On rare occasion a driver (‘cager’, in bike-speak) who pulls up beside me at a traffic light might scowl in disapproval, but more common is the melancholy smile and nod of the head from someone who is likely thinking something along the lines of ‘What an adventure! I wish that was me…’
If that has ever been you, encased in the boxed-in, sterile environs of your car and casting that wistful smile, I would suggest that you give motorcycling a try. What the heck, you’ve only got one run around the circuit, right? I could dredge up other clichés, like ‘grab the golden ring’, or ‘it’s on the bucket list’, but the truth is that there will come the day for each of us when such adventures are no longer an option.

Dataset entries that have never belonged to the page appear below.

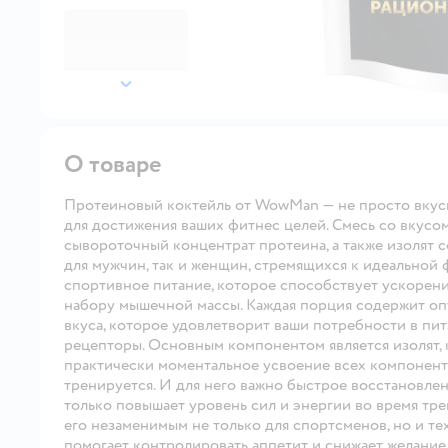
далее
О товаре
Протеиновый коктейль от WowMan — не просто вкусн
для достижения ваших фитнес целей. Смесь со вкусо
сывороточный концентрат протеина, а также изолят с
для мужчин, так и женщин, стремящихся к идеальной 
спортивное питание, которое способствует ускорен
набору мышечной массы. Каждая порция содержит опт
вкуса, которое удовлетворит ваши потребности в пи
рецепторы. Основным компонентом является изолят,
практически моментальное усвоение всех компоненто
тренируется. И для него важно быстрое восстановлен
только повышает уровень сил и энергии во время тре
его незаменимым не только для спортсменов, но и тех
помогает контролировать аппетит и снижает желание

Two scenarios, as best I can figure: we get old and die, or we die young, and in the meantime we have either taken those adventures we someday thought we might, or we haven’t. My brother (another bike nut, especially over BMW’s) recently sent me this link to a video that makes me think of that person eying my bike with envy. Check it out: Out of the Rut
So if you’re tempted by that vision of personal freedom, sign up for one of the MSF beginner’s courses, often offered at places like Vocational Colleges (google it—you’ll get results). You don’t need to own a bike, the class provides small, un-intimidating machines to learn on. When I started coaching I thought the students would be mostly young males, like when I started out long ago, but in reality the students span a wide spectrum, where it’s not unusual for middle-agers and seniors to outnumber the young, or for female students to outnumber the males.
Maybe the bug will bite, and you’ll get that seriously cool Triumph 1200 Explorer before I add it to my stable. Or maybe you’ll enjoy the bike class, but decide that it’s not for you, and you’ll try something else adventurous, like piloting a gyrocopter over the cane-fields of south Florida.
Hmmmm—I used to do that, but that’s another blog.